“Programs and Policies Newsletter,” Ensign, Mar. 1971, 76
Programs and Policies Newsletter
New York Building Site. The First Presidency has announced the recent purchase of a 25,000-square-foot building site near New York City’s Lincoln Center, to provide facilities for religious, educational, and cultural activities of the Church in that area. Fronting on Columbus Avenue, between 65th and 66th streets, and directly across the street from the Juilliard School of Music, the Church facility will be used by the Manhattan Ward, Manhattan Second Ward, and New York Stake. Included in the building complex will be a chapel, a cultural hall, classrooms, and offices for the New York Stake presidency and high council and ward bishoprics. A visitors’ center and offices for the Eastern States Mission are also contemplated on the building site.
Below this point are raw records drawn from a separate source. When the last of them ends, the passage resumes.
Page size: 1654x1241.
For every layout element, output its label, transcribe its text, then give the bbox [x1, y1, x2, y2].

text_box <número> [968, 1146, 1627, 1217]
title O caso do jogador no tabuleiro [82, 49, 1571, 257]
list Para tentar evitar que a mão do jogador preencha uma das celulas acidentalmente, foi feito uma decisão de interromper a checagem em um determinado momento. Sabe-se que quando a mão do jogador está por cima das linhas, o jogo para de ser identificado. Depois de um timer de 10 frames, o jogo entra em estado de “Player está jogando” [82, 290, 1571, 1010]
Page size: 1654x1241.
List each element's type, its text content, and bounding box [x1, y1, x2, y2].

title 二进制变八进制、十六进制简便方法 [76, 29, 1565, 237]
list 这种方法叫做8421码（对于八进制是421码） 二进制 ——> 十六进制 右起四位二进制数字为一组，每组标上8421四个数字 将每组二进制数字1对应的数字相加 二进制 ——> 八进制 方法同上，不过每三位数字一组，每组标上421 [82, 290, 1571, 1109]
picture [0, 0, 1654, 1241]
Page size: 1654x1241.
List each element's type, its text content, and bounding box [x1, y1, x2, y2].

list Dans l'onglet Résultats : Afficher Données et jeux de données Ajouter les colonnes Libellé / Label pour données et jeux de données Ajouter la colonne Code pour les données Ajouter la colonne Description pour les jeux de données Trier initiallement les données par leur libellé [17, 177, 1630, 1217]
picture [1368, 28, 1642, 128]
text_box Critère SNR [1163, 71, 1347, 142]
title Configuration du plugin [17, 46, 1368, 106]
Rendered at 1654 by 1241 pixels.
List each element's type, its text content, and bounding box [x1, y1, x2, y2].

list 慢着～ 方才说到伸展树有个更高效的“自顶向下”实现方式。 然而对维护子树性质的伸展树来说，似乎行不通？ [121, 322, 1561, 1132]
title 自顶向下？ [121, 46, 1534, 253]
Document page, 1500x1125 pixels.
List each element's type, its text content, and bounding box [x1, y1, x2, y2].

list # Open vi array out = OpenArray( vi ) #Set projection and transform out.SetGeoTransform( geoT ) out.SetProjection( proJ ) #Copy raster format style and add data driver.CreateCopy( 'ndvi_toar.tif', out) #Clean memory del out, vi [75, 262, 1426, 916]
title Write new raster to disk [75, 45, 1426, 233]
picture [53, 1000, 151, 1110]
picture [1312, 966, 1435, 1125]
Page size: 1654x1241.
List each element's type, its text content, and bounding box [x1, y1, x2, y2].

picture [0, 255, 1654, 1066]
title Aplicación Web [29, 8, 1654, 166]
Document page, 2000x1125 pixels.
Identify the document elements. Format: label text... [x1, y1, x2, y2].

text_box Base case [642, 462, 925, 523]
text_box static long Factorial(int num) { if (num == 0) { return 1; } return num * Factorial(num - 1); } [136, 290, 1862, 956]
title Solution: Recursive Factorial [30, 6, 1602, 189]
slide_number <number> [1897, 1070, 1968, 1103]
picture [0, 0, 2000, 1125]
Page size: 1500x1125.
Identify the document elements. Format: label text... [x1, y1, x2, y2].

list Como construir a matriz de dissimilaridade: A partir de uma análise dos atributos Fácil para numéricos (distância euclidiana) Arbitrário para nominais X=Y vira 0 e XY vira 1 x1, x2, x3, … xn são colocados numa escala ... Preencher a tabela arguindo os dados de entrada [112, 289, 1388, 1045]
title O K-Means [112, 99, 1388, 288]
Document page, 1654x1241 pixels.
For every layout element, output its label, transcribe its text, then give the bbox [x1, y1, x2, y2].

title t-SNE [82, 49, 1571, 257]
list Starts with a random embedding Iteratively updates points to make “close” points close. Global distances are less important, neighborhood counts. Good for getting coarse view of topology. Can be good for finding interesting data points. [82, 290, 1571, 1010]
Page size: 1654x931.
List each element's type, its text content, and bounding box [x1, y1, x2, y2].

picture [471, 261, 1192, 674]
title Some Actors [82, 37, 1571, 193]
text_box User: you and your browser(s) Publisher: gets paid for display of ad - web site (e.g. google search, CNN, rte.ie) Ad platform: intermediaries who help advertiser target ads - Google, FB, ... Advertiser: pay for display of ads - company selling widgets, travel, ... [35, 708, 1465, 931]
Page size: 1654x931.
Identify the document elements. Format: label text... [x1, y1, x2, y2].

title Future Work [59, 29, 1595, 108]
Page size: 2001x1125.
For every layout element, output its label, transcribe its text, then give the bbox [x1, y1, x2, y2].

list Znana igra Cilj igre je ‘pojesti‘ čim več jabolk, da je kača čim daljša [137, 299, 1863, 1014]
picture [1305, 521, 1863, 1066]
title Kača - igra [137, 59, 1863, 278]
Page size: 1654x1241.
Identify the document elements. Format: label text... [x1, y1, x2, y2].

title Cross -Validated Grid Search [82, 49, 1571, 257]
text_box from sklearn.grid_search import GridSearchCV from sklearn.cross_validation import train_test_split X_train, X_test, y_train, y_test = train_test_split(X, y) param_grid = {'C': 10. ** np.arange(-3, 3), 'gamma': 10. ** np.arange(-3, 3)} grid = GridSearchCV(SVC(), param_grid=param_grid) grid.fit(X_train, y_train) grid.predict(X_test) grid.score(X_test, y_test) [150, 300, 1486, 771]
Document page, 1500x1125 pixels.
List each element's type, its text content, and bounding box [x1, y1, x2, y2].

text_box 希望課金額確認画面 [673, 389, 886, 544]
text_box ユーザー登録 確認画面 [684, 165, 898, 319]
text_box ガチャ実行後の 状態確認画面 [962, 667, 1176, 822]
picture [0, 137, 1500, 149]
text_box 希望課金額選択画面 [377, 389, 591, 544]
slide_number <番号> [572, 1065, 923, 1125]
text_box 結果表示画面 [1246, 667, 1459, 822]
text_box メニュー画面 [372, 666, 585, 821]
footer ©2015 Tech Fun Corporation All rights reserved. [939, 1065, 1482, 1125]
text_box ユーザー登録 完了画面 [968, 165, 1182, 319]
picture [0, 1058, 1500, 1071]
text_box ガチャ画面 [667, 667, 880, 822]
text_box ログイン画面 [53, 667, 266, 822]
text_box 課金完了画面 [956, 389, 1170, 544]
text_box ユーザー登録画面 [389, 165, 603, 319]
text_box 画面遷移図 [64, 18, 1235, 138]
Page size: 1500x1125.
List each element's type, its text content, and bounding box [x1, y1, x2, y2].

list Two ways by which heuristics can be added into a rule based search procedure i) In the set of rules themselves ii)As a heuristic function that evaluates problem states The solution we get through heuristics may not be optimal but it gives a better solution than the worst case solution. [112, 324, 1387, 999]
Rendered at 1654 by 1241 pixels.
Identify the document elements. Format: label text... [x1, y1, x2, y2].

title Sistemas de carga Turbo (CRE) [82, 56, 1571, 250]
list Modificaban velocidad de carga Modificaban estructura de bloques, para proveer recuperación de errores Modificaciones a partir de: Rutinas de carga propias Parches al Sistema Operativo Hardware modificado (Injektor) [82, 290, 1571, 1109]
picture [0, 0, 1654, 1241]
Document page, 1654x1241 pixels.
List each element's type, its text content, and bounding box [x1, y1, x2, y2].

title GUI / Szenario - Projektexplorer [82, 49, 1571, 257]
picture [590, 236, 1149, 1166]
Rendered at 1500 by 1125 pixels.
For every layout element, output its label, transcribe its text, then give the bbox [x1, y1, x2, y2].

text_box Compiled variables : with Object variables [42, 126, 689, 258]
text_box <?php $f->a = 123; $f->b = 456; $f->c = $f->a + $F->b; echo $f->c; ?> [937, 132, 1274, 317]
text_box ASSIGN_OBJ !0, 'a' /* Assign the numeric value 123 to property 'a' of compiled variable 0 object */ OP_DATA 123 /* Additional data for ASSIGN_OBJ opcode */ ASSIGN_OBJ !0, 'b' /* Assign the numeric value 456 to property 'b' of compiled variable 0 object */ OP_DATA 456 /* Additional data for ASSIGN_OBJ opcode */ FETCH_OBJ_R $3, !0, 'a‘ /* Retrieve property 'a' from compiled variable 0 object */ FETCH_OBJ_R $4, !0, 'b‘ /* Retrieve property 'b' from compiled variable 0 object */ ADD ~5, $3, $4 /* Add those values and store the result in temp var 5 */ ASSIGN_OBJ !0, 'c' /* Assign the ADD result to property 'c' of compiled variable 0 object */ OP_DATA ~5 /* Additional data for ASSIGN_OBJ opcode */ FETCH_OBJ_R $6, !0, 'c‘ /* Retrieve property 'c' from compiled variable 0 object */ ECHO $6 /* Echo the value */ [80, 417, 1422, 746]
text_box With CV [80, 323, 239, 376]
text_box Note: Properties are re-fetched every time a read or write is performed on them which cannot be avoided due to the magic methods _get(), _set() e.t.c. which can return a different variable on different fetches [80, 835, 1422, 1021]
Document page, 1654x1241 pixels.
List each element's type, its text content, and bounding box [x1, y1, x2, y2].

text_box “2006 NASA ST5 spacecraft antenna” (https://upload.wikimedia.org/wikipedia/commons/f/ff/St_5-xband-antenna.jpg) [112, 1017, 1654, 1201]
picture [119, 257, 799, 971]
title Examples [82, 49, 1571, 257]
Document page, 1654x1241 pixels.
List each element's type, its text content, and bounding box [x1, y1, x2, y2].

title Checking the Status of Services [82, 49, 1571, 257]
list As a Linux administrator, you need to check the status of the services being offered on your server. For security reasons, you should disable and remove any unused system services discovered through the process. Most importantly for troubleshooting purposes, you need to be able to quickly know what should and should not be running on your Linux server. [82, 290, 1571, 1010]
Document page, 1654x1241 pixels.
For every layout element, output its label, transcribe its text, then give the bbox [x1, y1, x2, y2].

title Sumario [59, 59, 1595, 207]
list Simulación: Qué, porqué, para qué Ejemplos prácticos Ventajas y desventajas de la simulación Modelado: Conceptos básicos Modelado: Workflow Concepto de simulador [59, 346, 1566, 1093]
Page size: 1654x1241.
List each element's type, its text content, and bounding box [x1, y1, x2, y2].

Preservice Orientation. The preservice Church orientation program for young men going into military service is of as much importance to them as is the mission home orientation given to young men going on a full-time mission. Contact ward or stake executive secretaries for the date, time, and place of these three-hour orientation sessions.
Social Services Department. By law and by assignment from the First Presidency, all arrangements for adoption and foster care of children in which the Church may be involved have been assigned to the Social Services Department. Members who arrange for foster homes privately for Indian students are in violation of state law, tribal wishes, and the natural parents’ basic rights. Those Church officers who make private arrangements for adoption and foster homes imply the involvement of the Church, which could result in the revocation of the Church’s license to perform such services. Church social services agencies are now located in Arizona, California, Idaho, Nevada, Utah, Washington, and Alberta, Canada. Other offices, including one in Oregon, will be opened in the near future. Where agencies do not exist, Church members may inquire for information through the Social Services Department, 10 East South Temple, Salt Lake City, Utah 84111.
Films. The Church Library Coordinating Committee and the Distribution and Translation Department are making Church-produced motion picture films more readily available. When extensive use of a film is indicated, a copy of it will be distributed to each stake for permanent use within the stake. If the need for the film is less frequent, one copy will be distributed to each region. In each region, one of the meetinghouse libraries that house stake materials will be assigned to maintain films for regional distribution. Seldom-used films will be available through Church distribution centers. All films will be available through Deseret Book Company and Brigham Young University film centers.
Abortion. A recent statement from the First Presidency on the subject of abortion and sterilization reads in part: “We have given careful consideration to the question of proposed laws on abortion and sterilization. We are opposed to any modification, expansion, or liberalization of laws on these vital subjects.” The Church regards any tampering with the fountains of life as something serious, both morally and physiologically. The Lord’s command to Latter-day Saints is to “multiply and replenish the earth.” However, there may be conditions where abortion is justified, but such conditions must be determined in each instance by a competent and reliable physician—preferably a member of the Church—and in accordance with applicable civil laws.
Stake Missionary Program. Regional Representatives of the Twelve will explain the new stake missionary program at the first regional meetings held in 1971. To implement the program, the new Priesthood Missionary Handbook for Stake Missions has been published under the direction of the First Presidency for the use of stake presidencies, bishoprics, seventies, and stake missionaries. Bishops will play an increasingly important role in the new program, which brings the stake mission under full correlation and appoints the seventies group leader as the ward mission leader. The ward-centered program is designed to help seventies to assume their responsibilities more effectively and more in harmony with the principle: “Let every man stand in his own office, and labor in his own calling … that the system may be kept perfect.” (D&C 84:109–10.) It will still be the responsibility of the stake mission presidency to organize, train, and motivate all stake missionaries, whose work is divided into three areas of activity: finding investigators, teaching investigators, and fellowshiping converts.